╭──

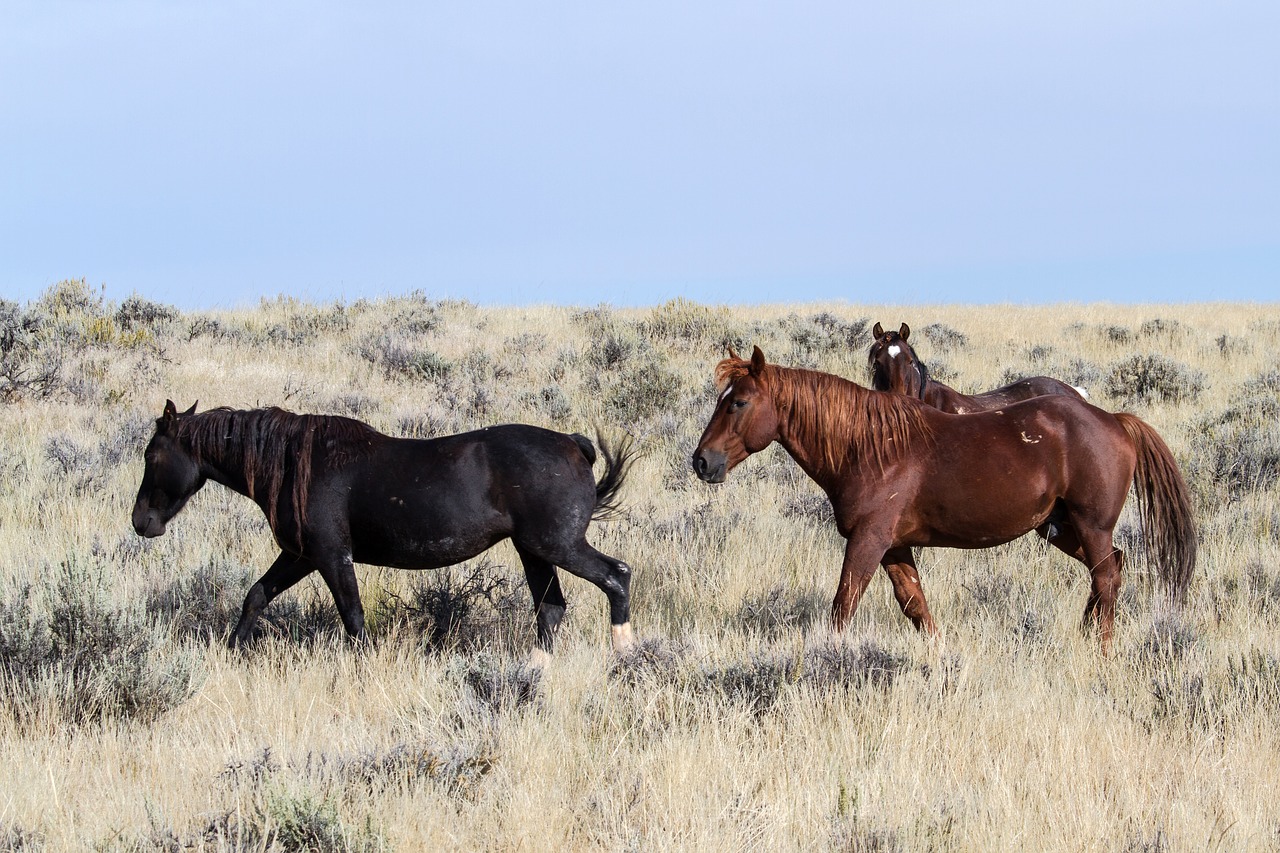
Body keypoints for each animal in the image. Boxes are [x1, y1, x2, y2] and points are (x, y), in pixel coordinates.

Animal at [132, 399, 637, 655]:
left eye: (152, 455)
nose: (142, 522)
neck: (295, 462)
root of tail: (573, 444)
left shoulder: (330, 556)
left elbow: (353, 619)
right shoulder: (300, 555)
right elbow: (256, 595)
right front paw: (232, 652)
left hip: (558, 545)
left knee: (617, 577)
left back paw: (625, 653)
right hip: (533, 550)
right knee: (550, 608)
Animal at [696, 345, 1192, 650]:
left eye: (738, 403)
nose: (702, 462)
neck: (868, 447)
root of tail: (1114, 419)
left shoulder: (868, 541)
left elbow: (843, 607)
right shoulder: (893, 546)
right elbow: (916, 606)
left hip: (1091, 525)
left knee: (1106, 576)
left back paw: (1101, 649)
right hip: (1059, 528)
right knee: (1110, 571)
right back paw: (1085, 635)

╰──

--- TASK DIRECTIONS ---
Across the listing, count every line with "shoulder" in it and give the number only.

--- THE COMPLETED TASK ---
4